66      Ainsi, à la suite de l’examen du moyen unique de la requérante, le présent moyen est devenu sans objet en ce qui concerne ces produits.

67      En ce qui concerne les produits relevant des classes 18 et 25, il ressort de l’examen du premier moyen de l’intervenante (voir points 34 à 44 ci-dessus) que c’est à juste titre que la chambre de recours a jugé que ces produits et ceux couverts par les marques antérieures étaient différents, au sens de l’article 8, paragraphe 1, sous b), du règlement no 207/2009.

68      De surcroît, il ressort du dossier que la requérante est, à tout le moins en tant que filiale de l’entreprise suisse Cuervo y Sobrinos SA, titulaire des marques suivantes :

–        la marque italienne figurative CUERVO Y SOBRINOS, déposée le 29 octobre 1998 pour des produits relevant de la classe 14 ;

–        l’enregistrement international no 770240, du 29 novembre 2011, pour la marque verbale CUERVO Y SOBRINOS, désignant des produits relevant également de la classe 14 ;

–        l’enregistrement international no 830953, du 23 juin 2004, pour la marque verbale CUERVO Y SOBRINOS, désignant des produits relevant de nouveau de la classe 14 ; et

–        l’enregistrement international no 971969, du 2 juillet 2008, pour la marque figurative CUERVO Y SOBRINOS, désignant des produits relevant des classes 16 et 18.

69      Compte tenu de ces enregistrements, il peut être considéré, à l’instar de la chambre de recours, que le dépôt de la demande d’enregistrement de la marque contestée s’inscrit dans une logique commerciale plausible poursuivie par la requérante.

70      Certes, le contrat de licence du 14 novembre 2012, par lequel l’intervenante octroie à la requérante l’autorisation d’utiliser la dénomination décrite au point 40 ci-dessus pour des « montres-bracelets », interdit également à cette dernière d’utiliser cette même dénomination pour toute autre activité ou tout autre produit, sauf autorisation expresse et écrite de l’intervenante.

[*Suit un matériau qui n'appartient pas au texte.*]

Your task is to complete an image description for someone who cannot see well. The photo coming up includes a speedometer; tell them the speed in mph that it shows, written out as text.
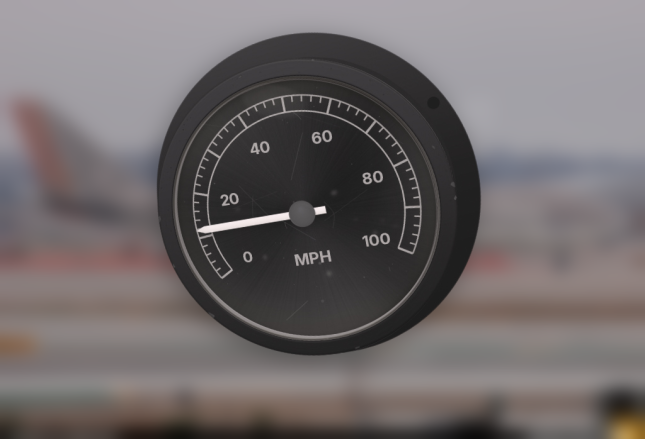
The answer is 12 mph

71      De plus, la validité de ce contrat étant prévue pour 15 ans à partir de son entrée en vigueur au jour de sa signature (le 14 novembre 2002) et l’existence d’une résiliation ou d’une annulation du contrat en cause avant la fin de la durée de validité ainsi prévue n’ayant pas été démontrée, il peut être présumé que ce contrat de licence était en vigueur au moment du dépôt de la marque contestée, à savoir le 17 mai 2012.

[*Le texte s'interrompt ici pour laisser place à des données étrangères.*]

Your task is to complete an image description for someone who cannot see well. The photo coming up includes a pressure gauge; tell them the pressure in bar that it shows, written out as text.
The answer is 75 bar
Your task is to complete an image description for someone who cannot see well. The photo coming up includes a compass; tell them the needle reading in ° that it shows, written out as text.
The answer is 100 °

72      Il convient de rappeler, toutefois, que ni le règlement no 207/2009 ni la directive 2008/95/CE du Parlement européen et du Conseil, du 22 octobre 2008, rapprochant les législations des États membres sur les marques (version codifiée) (JO 2008, L 299, p. 25), n’interdisent, en principe, l’enregistrement d’une marque d’autrui pour des produits différents.

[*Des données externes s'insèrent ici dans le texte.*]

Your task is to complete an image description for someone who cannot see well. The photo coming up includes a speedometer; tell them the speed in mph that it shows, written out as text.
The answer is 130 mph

73      Dans ces conditions, la mauvaise foi de la requérante, au sens du règlement no 207/2009, ne saurait être déduite de la seule existence d’une interdiction contractuelle, telle que celle mentionnée au point 70 ci-dessus.

74      Compte tenu de tous ces éléments, force est donc de constater que, en ce qui concerne les produits relevant des classes 18 et 25, la mauvaise foi de la requérante au moment du dépôt de la marque contestée n’a pas été démontrée dans le cadre de la présente affaire.

75      Partant, il convient de rejeter le présent moyen comme non fondé.

76      Dès lors, il y a lieu de rejeter le recours ainsi que le recours incident.

 Sur les dépens

77      Aux termes de l’article 134, paragraphe 1, du règlement de procédure du Tribunal, toute partie qui succombe est condamnée aux dépens, s’il est conclu en ce sens.

78      L’article 134, paragraphe 2, du règlement de procédure dispose que, si plusieurs parties succombent, le Tribunal décide du partage des dépens.

79      La requérante et l’intervenante ayant succombé, il y a lieu de décider qu’elles supporteront chacune, outre ses propres dépens, la moitié des dépens exposés par l’EUIPO.

Par ces motifs,

LE TRIBUNAL (huitième chambre)

déclare et arrête :

1)      Le recours est rejeté.

2)      Le recours incident est rejeté.

3)      Cuervo y Sobrinos 1882, SL supportera ses propres dépens et la moitié des dépens exposés par l’EUIPO.

4)      A. Salgado Nespereira, SA supportera ses propres dépens et la moitié des dépens exposés par l’EUIPO.

Collins

Kancheva

Passer

Ainsi prononcé en audience publique à Luxembourg, le 10 octobre 2018.

Signatures


*      Langue de procédure : l’espagnol.